====== Teks untuk Analisis
Headline
Kemenu RI menaikkan status di KBRI Teheran menjadi siaga 1.
PRIVATISASI dan komersialisasi air masih terus terjadi di berbagai wilayah Indonesia. Akibatnya, banyak warga yang tinggal di sekitar sumber air justru hidup dengan keterbatasan air.
"Komersialisasi air minum dan air untuk kebutuhan sehari-hari masih terus dibiarkan terjadi," ujar Koordinator Koalisi Rakyat untuk Hak Air (Kruha) Muhammad Reza, dalam konferensi pers di Jakarta, kemarin.
Padahal, melalui pembatalan UU No 7/2004 tentang Sumber Daya Air, Mahkamah Konstitusi (MK) telah menetapkan larangan terhadap privatisasi air dan menjadikan air sebagai komoditas untuk mengeruk keuntungan.
"MK mengatakan prioritas penggunaan air haruslah untuk pemenuhan kebutuhan harian seperti air minum dan pertanian rakyat. Jadi sebelum hal-hal itu terpenuhi, tidak boleh ada pemanfaatan lain atas air, terutama komersialisasi oleh pihak-pihak swasta," tutur Reza.
Reza mengatakan kelalaian dan ketidakseriusan pemerintah dalam pengelolaan sumber daya air yang benar, adil, dan berkelanjutan terlihat dari belum juga dilakukannya pembahasan lebih lanjut RUU pengganti UU Sumber Daya Air yang telah dibatalkan MK tersebut.
"Ketidakseriusan juga terlihat dengan hanya ada dua UU yang mengatur soal air. Terlebih, keduanya saat ini sudah tidak relevan dan cukup untuk mengimbangi liberalisasi air yang terus terjadi," ujar Reza.
Privatisasi air, kata Reza, telah membuat masyarakat harus bergantung pada pihak-pihak yang diberikan izin pengelolaan sumber air.
Hak asasi
Pada kesempatan sama, Divisi Kampanye dan Perluasan Jaringan Wahana Lingkungan Hidup Indonesia (Walhi) Khalisa Khalid mengatakan pembuatan UU baru untuk mengatur pengelolaan air saat ini mendesak dilakukan. Sampai saat ini, belum ada kontrol yang ketat serta data yang valid mengenai besaran air yang dimanfaatkan pihak-pihak pengelola sumber air. Hal tersebut mengancam jumlah ketersediaan air tanah yang juga semakin berkurang akibat pembangunan.
============
====== Entri yang Diberikan
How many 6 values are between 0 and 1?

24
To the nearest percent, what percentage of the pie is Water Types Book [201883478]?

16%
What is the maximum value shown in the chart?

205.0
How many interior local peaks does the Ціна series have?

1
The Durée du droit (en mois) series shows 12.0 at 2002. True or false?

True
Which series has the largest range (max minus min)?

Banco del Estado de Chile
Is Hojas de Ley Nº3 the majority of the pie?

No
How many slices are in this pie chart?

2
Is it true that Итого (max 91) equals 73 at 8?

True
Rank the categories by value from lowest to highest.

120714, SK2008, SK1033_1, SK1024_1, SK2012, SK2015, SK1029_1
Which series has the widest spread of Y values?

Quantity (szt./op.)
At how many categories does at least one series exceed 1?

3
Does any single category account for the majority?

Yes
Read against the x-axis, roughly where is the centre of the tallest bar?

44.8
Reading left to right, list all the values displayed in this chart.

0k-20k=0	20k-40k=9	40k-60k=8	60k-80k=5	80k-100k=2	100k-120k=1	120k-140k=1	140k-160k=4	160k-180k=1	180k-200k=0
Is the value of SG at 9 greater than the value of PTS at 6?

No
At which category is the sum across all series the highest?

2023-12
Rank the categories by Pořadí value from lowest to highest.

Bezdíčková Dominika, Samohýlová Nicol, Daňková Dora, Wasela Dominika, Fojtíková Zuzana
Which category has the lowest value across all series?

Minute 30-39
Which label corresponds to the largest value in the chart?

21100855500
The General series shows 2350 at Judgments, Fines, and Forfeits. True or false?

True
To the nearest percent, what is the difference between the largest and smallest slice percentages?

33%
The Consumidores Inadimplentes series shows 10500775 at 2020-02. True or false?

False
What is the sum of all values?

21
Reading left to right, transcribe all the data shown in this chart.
============
Lanjutkan berita tentang privatisasi dan komersialisasi air di Indonesia, mulai dari setelah kalimat terakhirnya.

"Aturan UU harus merujuk bahwa air adalah hak asasi manusia. Pemerintah wajib melakukan pemenuhan air bagi rakyat terlebih dahulu," ujar Khalisa.
Khalisa mengatakan, sampai saat ini yang terjadi di berbagai daerah ialah air lebih dominan dimanfaatkan dan dikembangkan untuk mendapatkan fungsi ekonomi daripada fungsi sosial. Sumber-sumber air yang bersih dan unggul telah diambil alih perusahaan swasta. Sisa sumber-sumber air atau media penyimpan air seperti kawasan karst semakin banyak dirusak dan dikeruk untuk pertambangan.
Berdasarkan data Bappenas pada awal 2017, jika dibandingkan dengan kawasan Asia Tenggara, akses sanitasi Indonesia hanya lebih baik daripada Timor Leste dan Kamboja. Sekitar 72 juta orang Indonesia masih belum mempunyai akses air minum yang layak. Selain itu, sekitar 96 juta orang Indonesia masih belum mempunyai akses sanitasi yang layak.
Menurut Khalisa, Kementerian Pekerjaan Umum dan Perumahan Rakyat telah menyerahkan Naskah Akademik RUU Sumber Daya Air pada Komisi V DPR. Namun, hingga saat ini naskah tersebut belum dapat diakses publik.
"Pemerintah harus segera melakukan konsultasi publik secara terbuka karena air menyangkut hak asasi manusia dan merupakan amanat konstitusi untuk memprioritaskannya untuk masyarakat," tutup Khalisa. (H-3)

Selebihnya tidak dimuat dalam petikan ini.